Camille Scaysbrook (verona_beach@geocities.com)
Sat, 06 Jun 1998 18:56:48 +1000

Some good points here - I've always observed that the biggest trouble with
creating these poet-seer geniuses in literature is the rather touchy
business of providing these works of `genius' for proof. I liked the
approach in `The Inverted Forest' best - I think hearing *any* of Seymour's
poetry is kind of ... desanctifying's not the word, but ... actually, if
any of you ever read Nabokov's `Pale Fire' it's kind of a parody of this
phenomena. He actually duplicates the whole poem, and lets you choose
whether it is a work of genius or rubbish (I had a whole list of
Seymour/`Pale Fire' parallels I was going to post but I thought it'd be
getting too esoteric) But it's true - in Salinger the poetic spirit is
tangibly celebrated more than is poetry

It interests me though that Aaron said it made him like poetry better. To
me, the poetry of Salinger lies somewhere between the lines - the ultimate
haiku, the one that needs no words at all. I think, for example, of the
sequence at the beginning of `A Perfect Day for Bananafish' where Muriel
gets ready. If you read it objectively, it's just straight description. But
somewhere there, in between the lines, is this incredible, ineffable
poetry. It's between every line of Catcher, it's hiding between the cracks
in The Laughing Man, unseeable but *there*. 

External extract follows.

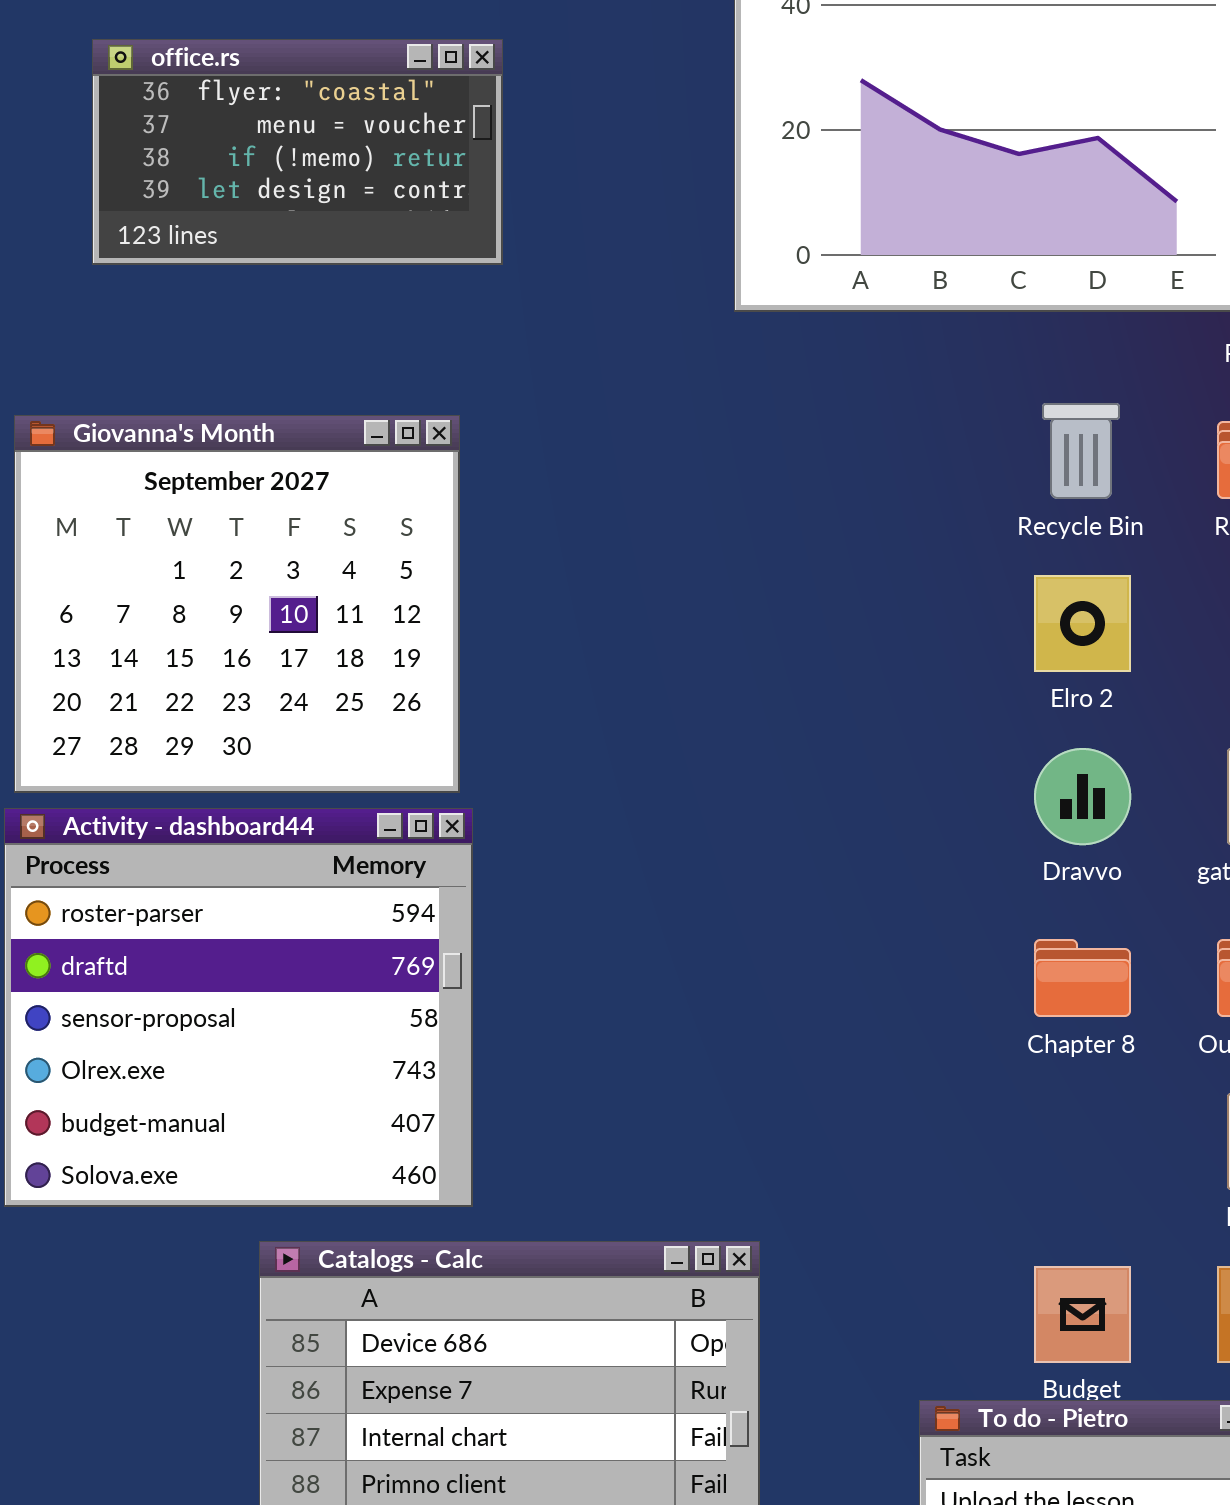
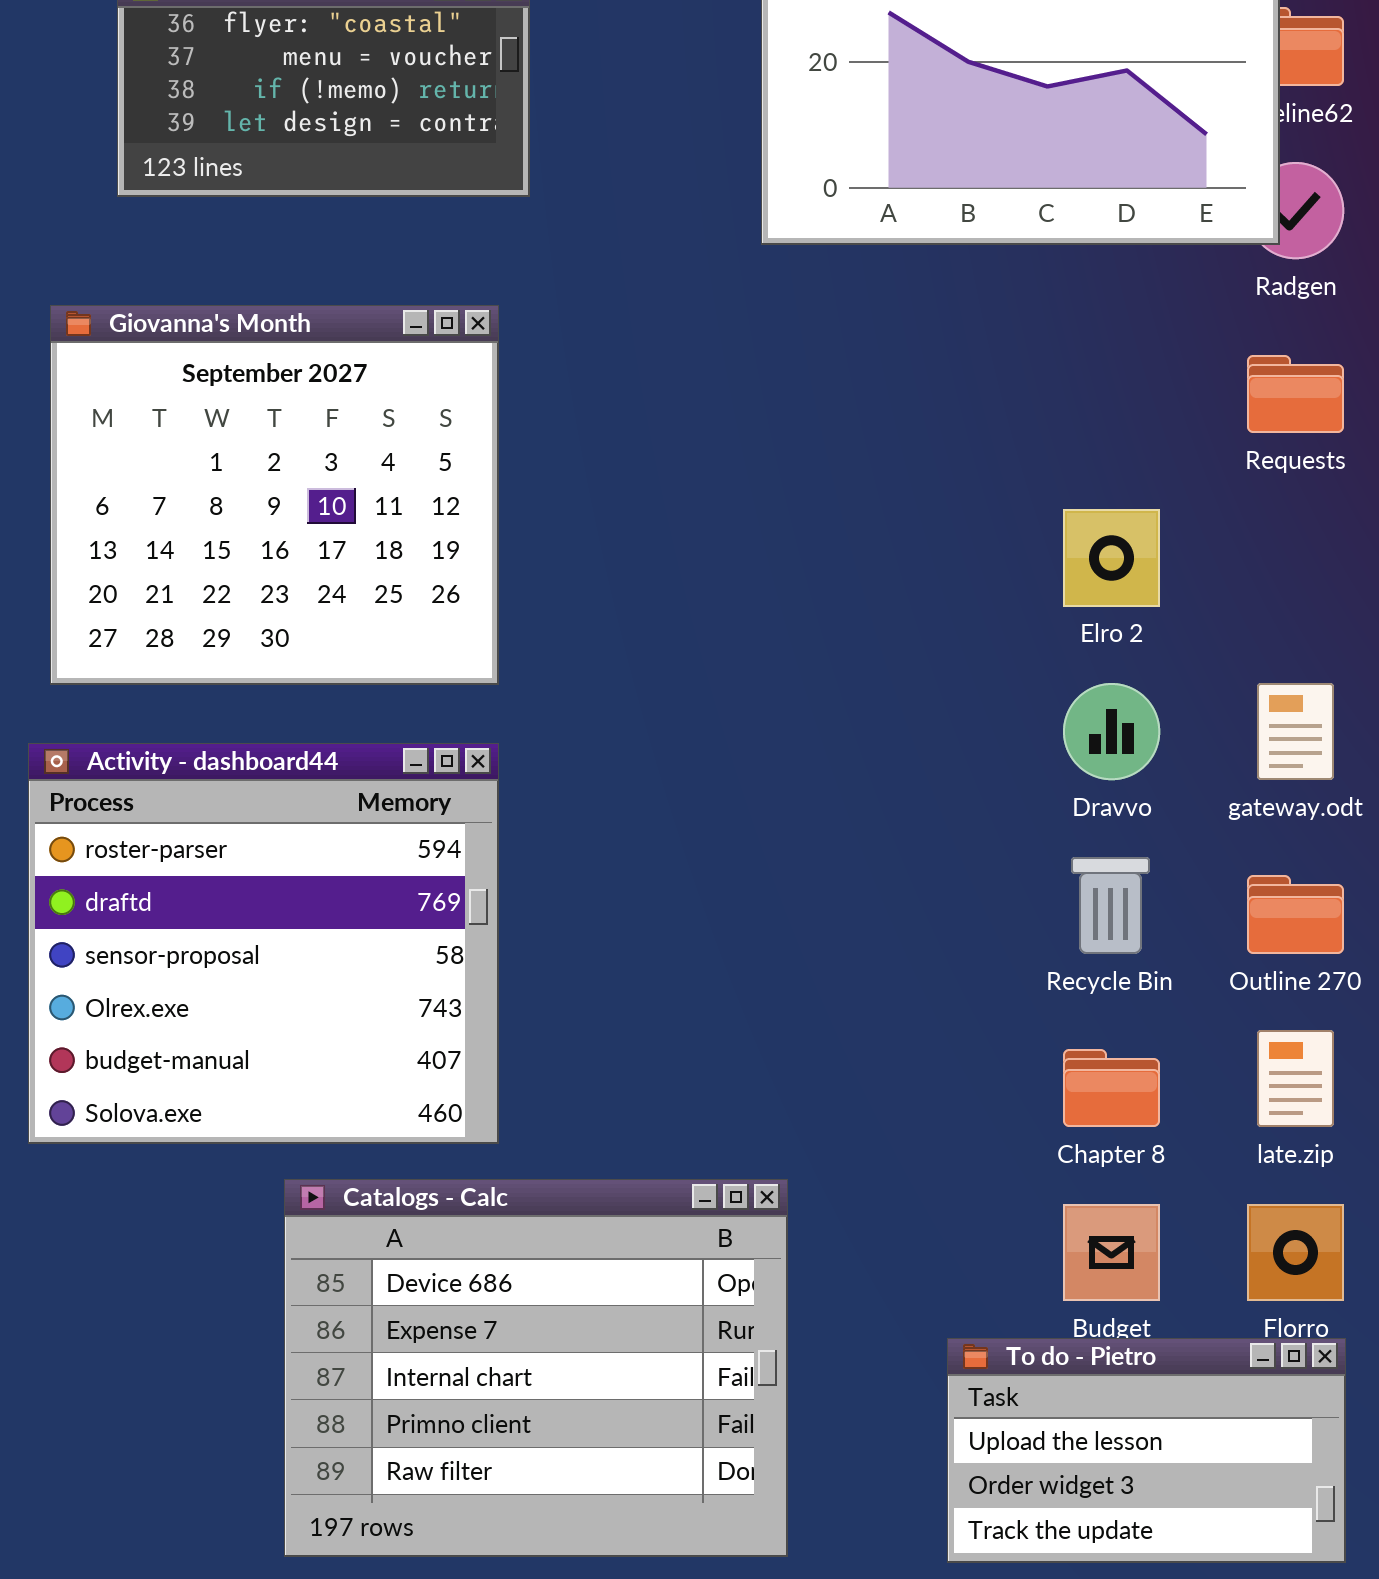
Recycle Bin: [1042,403,1120,499] -> [1071,857,1150,954], moved
Giovanna's Month: [14,415,460,793] -> [50,305,499,685], moved
Chapter 8: [1034,939,1131,1017] -> [1063,1049,1160,1127], moved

Perhaps this is where the poetry of Raymond Ford or Seymour Glass lies (or
should lie) - in this poetic space which something in our subconscious
responds to. It's interesting that this is the first assertion I've heard
practically anywhere that Seymour is anything but an unassailably great
poetic genius; we've all been led to accept that and maybe we are reading
this invisible poetry somehow.

It's true though that he does tend to confuse the roles of poet and saint;
the performer of unexplainable, invisible miracles (I wrote `mirrors'
first, an interesting Freudian slip!). But that interested me too - for
haven't I said before how frequently Salinger and Deity tend to become
intermixed on this listserv? I wonder sometimes also if Salinger's exile
from the world doesn't have something to do with his equating his artistic
and spiritual quest - it seems the best explanation for a pretty
inexplicable thing. I think the reason we admire the poetry, the poet and
the saint is that we conflate them into one entity in our minds.

Camille 
verona_beach@geocities.com
@ THE ARTS HOLE
www.geocities.com/Hollywood/Theater/6442

Maybe he should have called it `The Invisible Forest'!

> So, I humbly propose that we come away from these works more enamored
> of poets than of poetry. Of course, since these great men were able
> to distil their wisdom into holy runes it certainly seems a good idea
> to read their poetry, even if it means learning a foreign language.

> So, if we come away with such an inspiring vision of poetry, I think
> is largely due the simple assertion that the poet is related to the
saint,
> when it is really the saint whom we truly admire.
> 
> By the way, I really do feel that an appreciation for poetry, and the
> development of poetic skills can lead to an awakened sensitivity
> to spirituality, I only mean to point out that in this subject,
> Salinger has asserted his point rather than demonstrated it.